# INPUT DATA
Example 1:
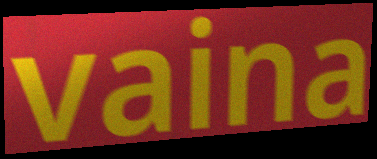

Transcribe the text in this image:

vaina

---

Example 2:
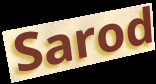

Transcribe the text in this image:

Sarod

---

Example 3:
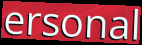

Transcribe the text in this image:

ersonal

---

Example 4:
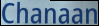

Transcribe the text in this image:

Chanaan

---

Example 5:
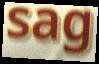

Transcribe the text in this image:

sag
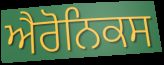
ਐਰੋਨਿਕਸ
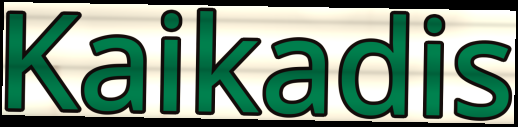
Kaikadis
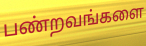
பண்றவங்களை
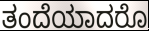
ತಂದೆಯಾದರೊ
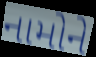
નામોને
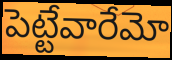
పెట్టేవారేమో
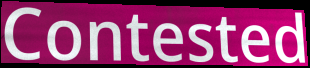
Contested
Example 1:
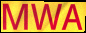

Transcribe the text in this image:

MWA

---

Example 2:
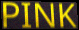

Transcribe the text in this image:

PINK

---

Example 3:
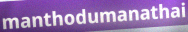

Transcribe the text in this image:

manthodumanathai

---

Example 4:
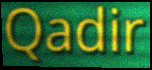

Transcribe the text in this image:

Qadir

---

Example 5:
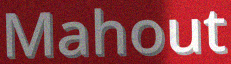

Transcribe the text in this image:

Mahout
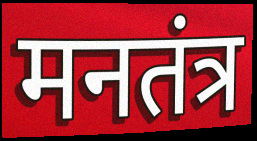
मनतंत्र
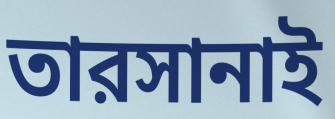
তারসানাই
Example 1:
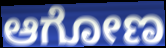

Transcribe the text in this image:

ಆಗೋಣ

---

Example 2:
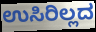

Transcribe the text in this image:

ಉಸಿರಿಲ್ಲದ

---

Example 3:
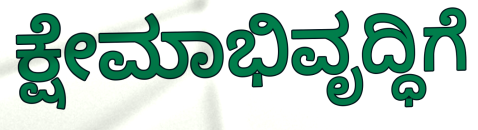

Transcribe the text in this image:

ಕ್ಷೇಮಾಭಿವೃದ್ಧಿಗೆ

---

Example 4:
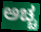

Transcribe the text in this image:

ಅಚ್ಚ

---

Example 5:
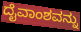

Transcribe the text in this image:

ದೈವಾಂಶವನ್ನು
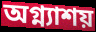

# EXERCISE AIM
Only the pictures should be left out; write out everything else in the records exactly.

# EXPECTED OUTPUT
Example 1:

Transcribe the text in this image:

vaina

---

Example 2:

Transcribe the text in this image:

Sarod

---

Example 3:

Transcribe the text in this image:

ersonal

---

Example 4:

Transcribe the text in this image:

Chanaan

---

Example 5:

Transcribe the text in this image:

sag
ਐਰੋਨਿਕਸ
Kaikadis
பண்றவங்களை
ತಂದೆಯಾದರೊ
નામોને
పెట్టేవారేమో
Contested
Example 1:

Transcribe the text in this image:

MWA

---

Example 2:

Transcribe the text in this image:

PINK

---

Example 3:

Transcribe the text in this image:

manthodumanathai

---

Example 4:

Transcribe the text in this image:

Qadir

---

Example 5:

Transcribe the text in this image:

Mahout
मनतंत्र
তারসানাই
Example 1:

Transcribe the text in this image:

ಆಗೋಣ

---

Example 2:

Transcribe the text in this image:

ಉಸಿರಿಲ್ಲದ

---

Example 3:

Transcribe the text in this image:

ಕ್ಷೇಮಾಭಿವೃದ್ಧಿಗೆ

---

Example 4:

Transcribe the text in this image:

ಅಚ್ಚ

---

Example 5:

Transcribe the text in this image:

ದೈವಾಂಶವನ್ನು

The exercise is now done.